Is this negation correct?

Question

The statement is: $\forall n \in \mathbb Z^+ \exists a \in \mathbb Z^+$ so that a|n and n/a is even
The statement is false because there is a counterexample n= 1, a=1 correct?
So its negation would be:
$\exists n\in \mathbb Z^+ $~($\exists a \in \mathbb Z^+$so that a|n and n/a is even)
which is: $\exists n\in\mathbb Z^+$ such that $\forall a\in \mathbb Z^+ a \not|n \lor n/a$ is odd.
Is this correct? Now how can I prove the negation is true?

Answer 1

Your negated statement is indeed true.

But to disprove a statement, it is enough to show prove by counterexample: the nice one happens to be when $n = 1$: there is no positive integer $a$ such that $a | n$, except for $a = 1$ in which case $1/a = 1/1 = 1\;$ which is odd.

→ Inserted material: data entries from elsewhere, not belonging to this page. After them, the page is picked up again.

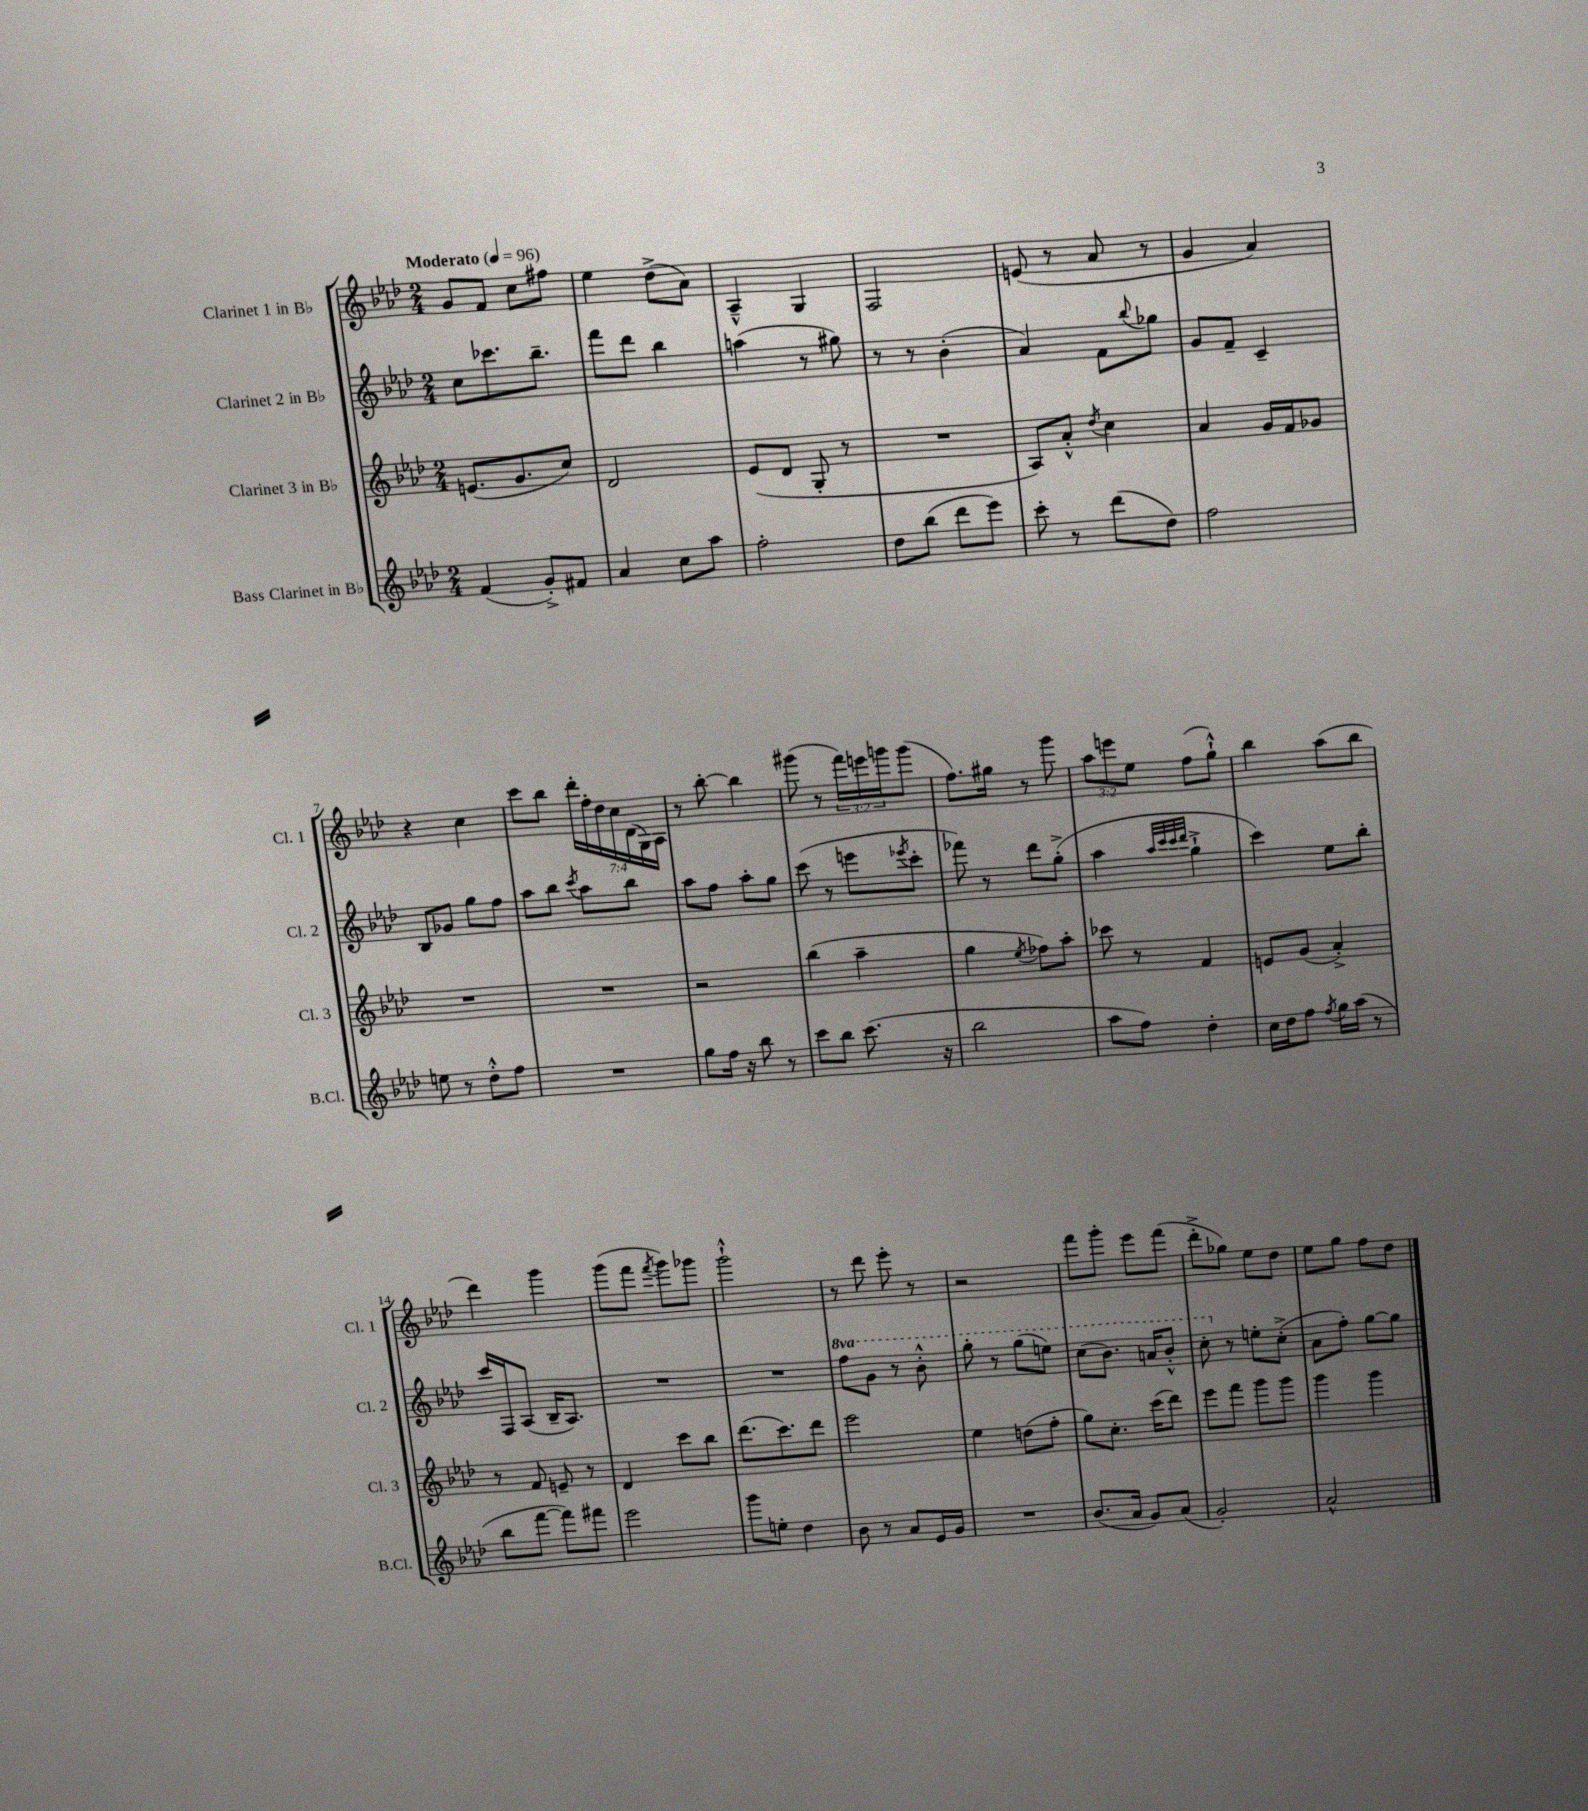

**kern	**kern	**kern	**kern
*staff4	*staff3	*staff2	*staff1
*clefG2	*clefG2	*clefG2	*clefG2
*k[b-e-a-d-]	*k[b-e-a-d-]	*k[b-e-a-d-]	*k[b-e-a-d-]
*M2/4	*M2/4	*M2/4	*M2/4
*MM96	*MM96	*MM96	*MM96
(4f	(8.e	8cc	8g
.	.	8.ccc-	8f
.	8.g	.	.
8g'^)	.	.	8cc
.	.	8.bb-~	.
8f#	8cc)	.	8ff#
=	=	=	=
4a-	2d-	8fff	4ee-
.	.	8ddd-	.
8cc	.	4bb-	(8dd-^
8aa-	.	.	8a-)
=	=	=	=
2ff'	(8e-	(4aa	4A-~^^
.	8d-	.	.
.	8G'	8r	4G
.	8r	8gg#)	.
=	=	=	=
8dd-	2r	8r	2F
(8bb-	.	8r	.
8ddd-	.	(4b-'	.
8eee-)	.	.	.
=	=	=	=
8ccc'	8A-)	4a-)	(8e
8r	8a-'^^	.	8r
.	8qdd-	.	.
(8ddd-	4cc	8f	8a-
.	.	8qqbb-	.
8dd-)	.	8gg-	8r
=	=	=	=
2ff	4a-	8g	4g
.	.	8f~	.
.	16g	4c~	4a-)
.	16f	.	.
.	8g-	.	.
=	=	=	=
8ee	2r	8B-	4r
8r	.	8g-	.
8dd-'^^	.	8gg	4cc
8ff	.	8ff	.
=	=	=	=
2r	2r	8aa-	8ccc
.	.	8bb-	8bb-
.	.	8qccc	.
.	.	8aa-	28ddd-'
.	.	.	28ff'
.	.	.	28dd-
.	.	.	28cc
.	.	8bb-	.
.	.	.	(28d-
.	.	.	28G)
.	.	.	28A-
=	=	=	=
8gg	2r	8aa-	8r
16ff	.	8ff	[8bb-'
16r	.	.	.
8bb-	.	8aa-'	4bb-]
8r	.	8gg	.
=	=	=	=
8ccc	(4bb-	(8ccc	(8ggg#
8bb-	.	8r	8r
(8.ccc	4aa-~	8eee	24fff)
.	.	.	24eee
.	.	.	24ggg
.	.	8qeee-	.
.	.	8ccc'	(8ggg
16r	.	.	.
=	=	=	=
2bb-	4gg	8fff-)	8.ff)
.	.	8r	.
.	.	.	16gg#
.	8qee-	.	.
.	8ff-)	8ddd-	8r
.	8aa-'	(8gg'^	8ggg
=	=	=	=
8aa-	8ccc-	4aa-	12aa-
.	.	.	12eee
8ff)	8r	.	.
.	.	.	12ee-
.	.	32qqaa-	.
.	.	32qqccc	.
.	.	32qqccc	.
.	.	32qqddd-	.
4dd-'	4f	4gg`^	(8ff
.	.	.	8gg`^^)
=	=	=	=
16cc	8e	4ccc)	4bb-
16dd-	.	.	.
8ff	(8g	.	.
8qff	.	.	.
16gg	4a-'^)	8ee-	(8aa-
(16aa-	.	.	.
8r	.	8bb-'	8bb-
=	=	=	=
8bb-	8r	16ccc	4ddd-)
.	.	16F	.
[8fff	8f	(8A-	.
8fff])	8e~	16B-~	4ggg
.	.	8.A-)	.
8fff#	8r	.	.
=	=	=	=
2eee-	4d-	2r	(8ggg
.	.	.	8fff
.	.	.	8qfff
.	8ccc	.	8ggg)
.	8bb-	.	8ggg-
=	=	=	=
8ggg	(8.ddd-	2r	2ggg`^^
8ee'	.	.	.
.	8.ccc)	.	.
4dd-	.	.	.
.	8ddd-	.	.
=	=	=	=
8b-	2eee-	8fff	8r
8r	.	8gg	8ddd-
8a-	.	8r	8eee-'
16e-	.	8bb-'^^	8r
16g	.	.	.
=	=	=	=
2r	4ee-	8ggg'	2r
.	.	8r	.
.	(8dd	(8ggg	.
.	8ff'	8eee)	.
=	=	=	=
(8.b-	8gg)	(8ccc	8fff
.	8.cc'	8.bb-)	8ggg'
16a-	.	.	.
8g)	.	.	8eee-
.	(16ccc	16aa	.
(8a-	8ddd-)	8bb-'^^	(8fff
=	=	=	=
2g')	8eee-	8ccc'	8ddd-'^
.	8fff	8r	8gg-)
.	8ggg	8ee'	8ee-
.	8ggg	(8cc'^	8dd-
=	=	=	=
2a-^^	4ggg	8a-	8ee-
.	.	8ff')	8gg
.	4ggg	[8gg	8ff
.	.	8gg]	8dd-
==	==	==	==
*-	*-	*-	*-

You have to show the non-existence of any $a$ such that ($a \mid n$ and $n/a$ is even). This must fail for all positive integers $a$, not just $1$. It fails for $a=1$, and it fails for all positive integers greater than 1, since no integer $a>1$ divides $1$.

Answer 2

This is the correct negation. To show that the negation is true you simply have to provide an example which shows the existence. You did this already $n = 1$. (There are many others though, infinitely many actually since all primes but $2$ are counterexamples)

Note: The counter example doesn't involve taking $a = 1$, you can't pick a specific $a$. What you need to say is the only $a$ which divides $1$ is $1$ and $\frac{1}{1} = 1$ is odd.